The peace of radiant health

How do you explain a miracle? The short answer is: you don’t.

As you know, if you read these pages, I went to Germany a month ago to have metabolic surgery to cure Type 2 Diabetes. It worked. I no longer have it.

A bona fide miracle.

I’d had the disease for 23 years. I had many of the scary, oft-threatened side effects of the disease. I still have to have more laser surgery from a diabetic bleed in my eye whilst I was away, but none of it matters because the disease is gone.

Now the doctors don’t think it’s a miracle. They think it’s their surgical intervention. On one level, of course it is. They changed my digestive system so that it would no longer be favorable to diabetes but instead would be favorable to no diabetes. Excellent.

I also had to change my brain for this process. In fact, I’m still having to change my brain. Twenty-three years is definitely long enough to form a habit. I was in the habit of having diabetes in my head as well as in my body. We all know that permanent change requires both physical and mental change. I have had to change my mind.

The first time I filled out a form in a doctor’s office which asked me if I had diabetes and I checked no, I was delirious! How cool is that? Interestingly, I told the office manager in that practice that I no longer had diabetes and she called me a liar to my face. Oh, I see, the world isn’t ready for Type 2 Diabetes to be cured.
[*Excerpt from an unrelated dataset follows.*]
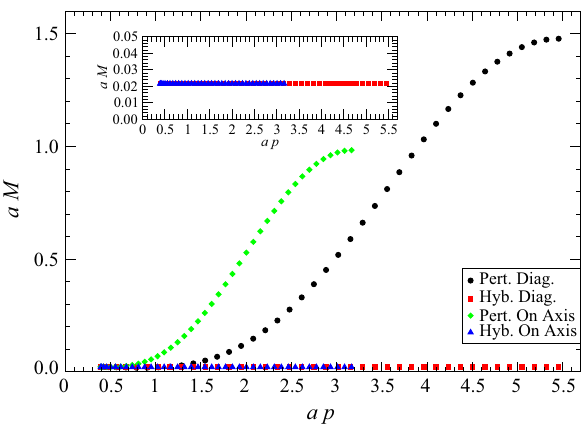
Fig. 9 Tree level propagator mass for three momenta p being along the diagonal of the axis of the lattice. The data reported was computed for T = 305 MeV in a 80 3 × 8 lattice, κ = 0 . 1348 that corresponds to m bare = 53 MeV, and for the first Matsubara frequency. The data referred as “Pert.” is the naïve tree level pole mass appearing in the rotated quark propagator. The data labelled as “Hyb.” is the tree level corrected result for the so-called hybrid definition of the mass.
At least some of the world isn’t.

I filed the costs with my insurance company this week. I’m pretty sure they’re going to turn me down and I’ll have a battle on my hands. It’s one I’m willing to fight, not only for myself, but for all people like me who have suffered from this dreadful dis-ease with no cure in sight. Of note, I wrote about this for my Huffington Post column, and they refused to print it! I guess Big Pharma pays too much of their bills.

I first heard about the surgery to cure me three years ago. Why didn’t I go immediately? Because I needed to wrap my brain around the cure.

With this surgery, like with all surgery, there is a recovery process. I still get pretty tired easily. A nap is a welcome addition to my afternoons. I’m learning to eat all over again. The doc says it will be about a year till everything’s back to normal. Or till normal has completely changed.

So I’m showing up. Curious. Talking to folks about a whole new me, and grateful that radiant health is finally one of my options. I spend most of my days awash in gratitude, and one of the things I’m grateful for is life.